[Opening Source document section]

This is an appeal from an order and judgments of the Court of Claims entered thereon granting summary judgment in an amount equal to that part of respondent’s contribution to the Motor Vehicle Liability Security Fund which is attributable to premiums for uninsured motorist insurance.
The State first urges that the Court of Claims lacks jurisdiction over the instant case. However, the claim here involved is for a refund of moneys paid into a State fund and thus we find that the Court of Claims had jurisdiction (cf. Guaranty Trust Co. of N. Y. v. State of New York, 299 N. Y. 295, rearg. *128den. 300 N. Y. 498; Cardinal v. State of New York, 279 App. Div. 326, mod. 304 N. Y. 400, rearg. den. 304 N. Y. 732, cert, den. 345 U. S. 918). The fact that in deciding the issue of respondent’s entitlement to a refund the Court of Claims had to pass upon the validity of a determination made by the Superintendent of Insurance does not affect this conclusion. In comparable situations two separate actions have not been required (see China City Corp. v. State of New York, 51 Misc 2d 429) and, of course, such a position favors efficient judicial administration. Nor does section 34 of the Insurance Law dictate a different result here. Section 34 does not- mandate review of a Superintendent’s determination solely by an article 78 proceeding to the exclusion of raising such issue in the instant suit for a refund in the Court of Claims. Bather it is clear from the legislative history that section 34 was written in its present form to insure that all and not just some of the determinations made by the Commissioner were reviewable by an article 78 proceeding. (See Matter of Guardian Life Ins. Co. of Amer. v. Bohlinger, 308 N. Y. 174, rearg. den. 308 N. Y. 810; memorandum of State Insurance Department in support of chapter 932 of the Laws of 1956 [N. Y. Legis. Annual, 1956, p. 274].) Accordingly, we find jurisdiction properly exercised by the Court of Claims.
With respect to the merits, section 333 of the Insurance Law defines “Net direct written premiums ” upon which payments are calculated as those “written on policies, insuring against legal liability arising out of the ownership, operation or maintenance of motor vehicles which are principally garaged in this state ”. Uninsured motorist premiums are not paid to insure against the policyholder’s “legal liability” as we interpret that term to be used in this definition and thus are not within the statutory basis for computing fund payments. We cannot concur in the State’s construction that ‘ ‘ premiums written on policies, insuring against legal liability ’ ’ means premiums on all mandatory payments of the liability policy including the uninsured motorist premiums. In fact, the. Superintendent’s own exclusion of medical coverage premiums negates such a construction.
The order and judgments should be affirmed, with costs.
Herlihy, P. J., Staley, Jr., Greenbloxt and Sweeney, JJ., concur.
Order and judgments affirmed, with costs.

[Closing Source document section]
[Opening Data shown section]

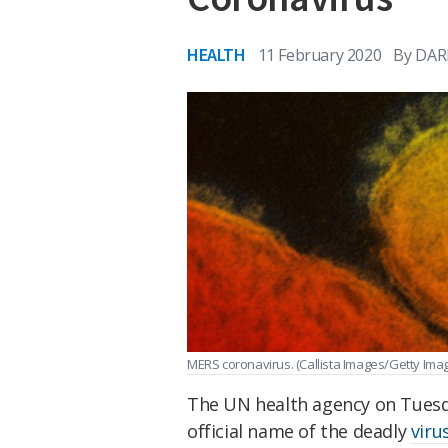
HEALTH
11 February 2020
By
DAR
MERS coronavirus.
(Callista Images/Getty Ima
The UN health agency on Tues
official name of the deadly
viru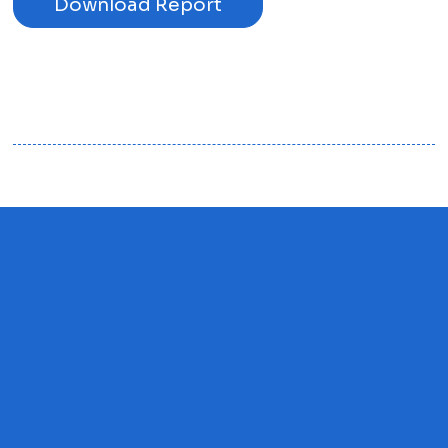
Download Report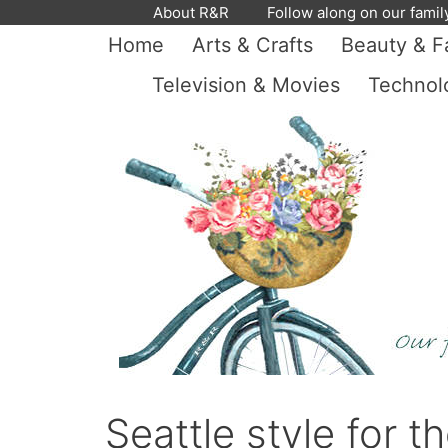
Skip
About R&R
Follow along on our famil
to
Home
Arts & Crafts
Beauty & F
content
Television & Movies
Technol
Seattle style for 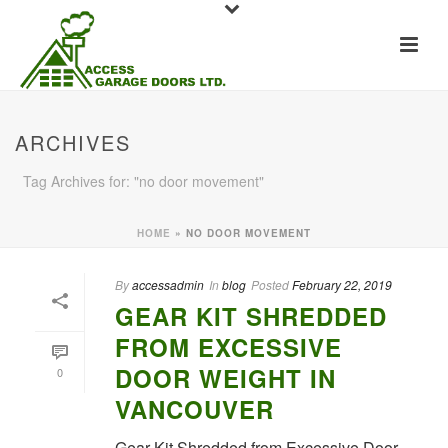
ARCHIVES
Tag Archives for: "no door movement"
HOME
»
NO DOOR MOVEMENT
By
accessadmin
In
blog
Posted
February 22, 2019
GEAR KIT SHREDDED
FROM EXCESSIVE
DOOR WEIGHT IN
0
VANCOUVER
Gear Kit Shredded from Excessive Door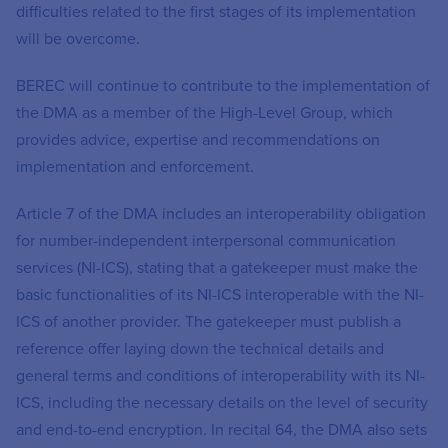
difficulties related to the first stages of its implementation
will be overcome.
BEREC will continue to contribute to the implementation of
the DMA as a member of the High-Level Group, which
provides advice, expertise and recommendations on
implementation and enforcement.
Article 7 of the DMA includes an interoperability obligation
for number-independent interpersonal communication
services (NI-ICS), stating that a gatekeeper must make the
basic functionalities of its NI-ICS interoperable with the NI-
ICS of another provider. The gatekeeper must publish a
reference offer laying down the technical details and
general terms and conditions of interoperability with its NI-
ICS, including the necessary details on the level of security
and end-to-end encryption. In recital 64, the DMA also sets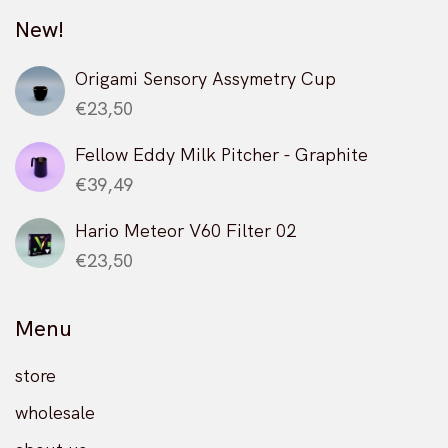
chosen
be
may
on
New!
chosen
be
the
on
chosen
product
the
on
Origami Sensory Assymetry Cup
page
product
the
€
23,50
page
product
page
Fellow Eddy Milk Pitcher - Graphite
€
39,49
Hario Meteor V60 Filter 02
€
23,50
Menu
store
wholesale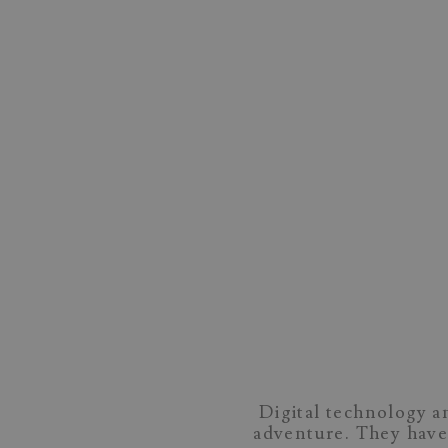
Digital technology a
adventure. They have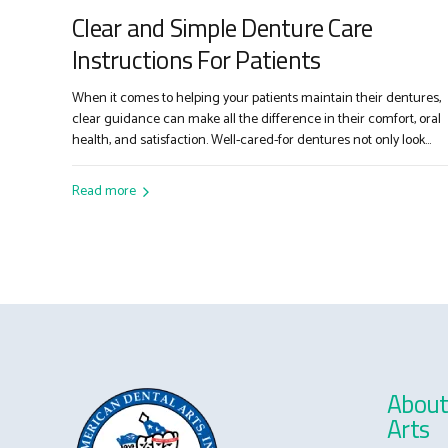
Clear and Simple Denture Care
Instructions For Patients
When it comes to helping your patients maintain their dentures,
clear guidance can make all the difference in their comfort, oral
health, and satisfaction. Well-cared-for dentures not only look
better and last longer but also play a crucial role in your patients’
overall well-being. Here are straightforward, easy-to-follow
Read more
instructions you can share with your patients...
About
Arts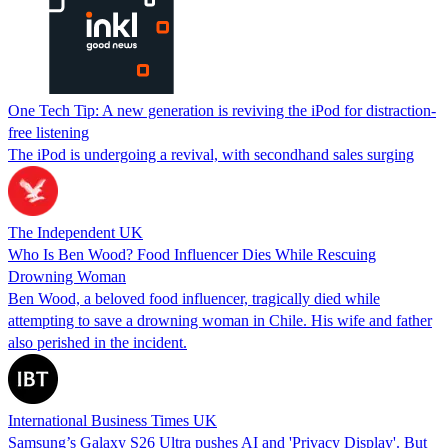
One Tech Tip: A new generation is reviving the iPod for distraction-
free listening
The iPod is undergoing a revival, with secondhand sales surging
The Independent UK
Who Is Ben Wood? Food Influencer Dies While Rescuing
Drowning Woman
Ben Wood, a beloved food influencer, tragically died while
attempting to save a drowning woman in Chile. His wife and father
also perished in the incident.
International Business Times UK
Samsung’s Galaxy S26 Ultra pushes AI and 'Privacy Display'. But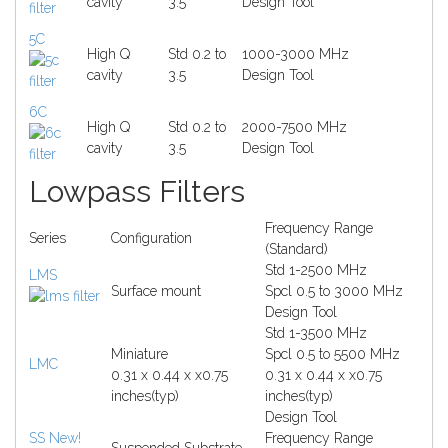
cavity
3.5
Design Tool
5C
High Q
Std 0.2 to
1000-3000 MHz
cavity
3.5
Design Tool
6C
High Q
Std 0.2 to
2000-7500 MHz
cavity
3.5
Design Tool
Lowpass Filters
Frequency Range
Series
Configuration
(Standard)
Std 1-2500 MHz
LMS
Surface mount
Spcl 0.5 to 3000 MHz
Design Tool
Std 1-3500 MHz
Miniature
Spcl 0.5 to 5500 MHz
LMC
0.31 x 0.44 x x0.75
0.31 x 0.44 x x0.75
inches(typ)
inches(typ)
Design Tool
SS
New!
Frequency Range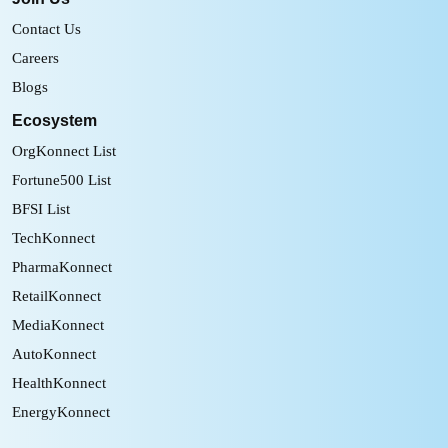
Contact Us
Careers
Blogs
Ecosystem
OrgKonnect List
Fortune500 List
BFSI List
TechKonnect
PharmaKonnect
RetailKonnect
MediaKonnect
AutoKonnect
HealthKonnect
EnergyKonnect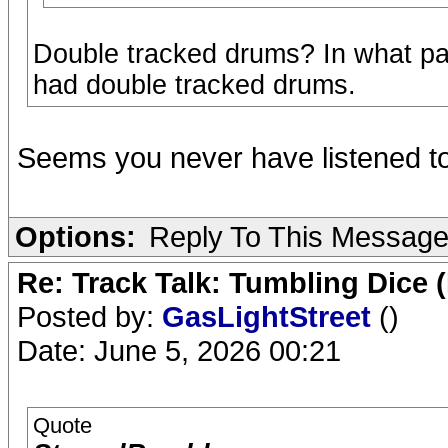
Double tracked drums? In what pa
had double tracked drums.
Seems you never have listened to
Options:
Reply To This Messag
Re: Track Talk: Tumbling Dice 
Posted by:
GasLightStreet
()
Date: June 5, 2026 00:21
Quote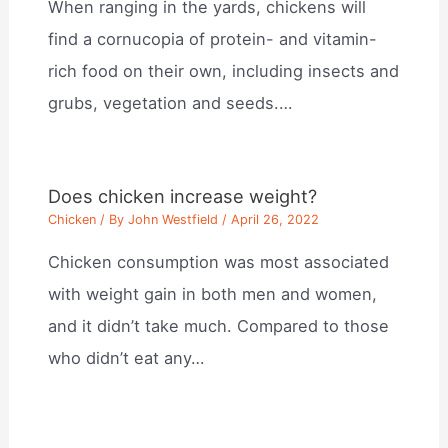
When ranging in the yards, chickens will
find a cornucopia of protein- and vitamin-
rich food on their own, including insects and
grubs, vegetation and seeds.…
Does chicken increase weight?
Chicken
/ By
John Westfield
/
April 26, 2022
Chicken consumption was most associated
with weight gain in both men and women,
and it didn’t take much. Compared to those
who didn’t eat any…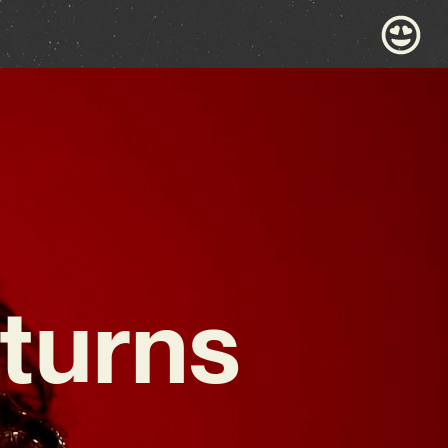
turns
,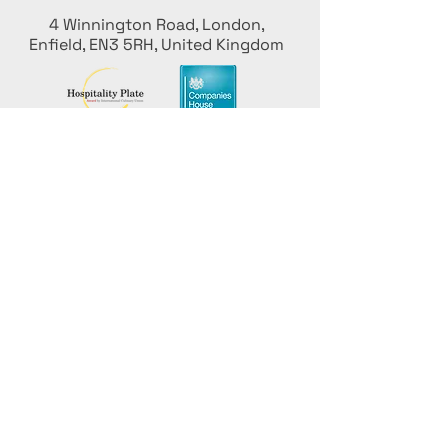
4 Winnington Road, London,
Enfield, EN3 5RH, United Kingdom
Mantenha-se informado,
inscreva-se em nossa newsletter
Adicione seus nomes aqui
Insira seu e-mail aqui
Enviar
Promova seu evento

[Closing Data shown section]

# [Task instructions]
Please rewrite the part of the court opinion that opens with "With respect to" and closes with "such a construction.", replacing "legal liability" with "legal responsibility" throughout.

# [Completed exercise]
With respect to the merits, section 333 of the Insurance Law defines “Net direct written premiums ” upon which payments are calculated as those “written on policies, insuring against legal responsibility arising out of the ownership, operation or maintenance of motor vehicles which are principally garaged in this state ”. Uninsured motorist premiums are not paid to insure against the policyholder’s “legal responsibility” as we interpret that term to be used in this definition and thus are not within the statutory basis for computing fund payments. We cannot concur in the State’s construction that ‘ ‘ premiums written on policies, insuring against legal responsibility ’ ’ means premiums on all mandatory payments of the liability policy including the uninsured motorist premiums. In fact, the. Superintendent’s own exclusion of medical coverage premiums negates such a construction.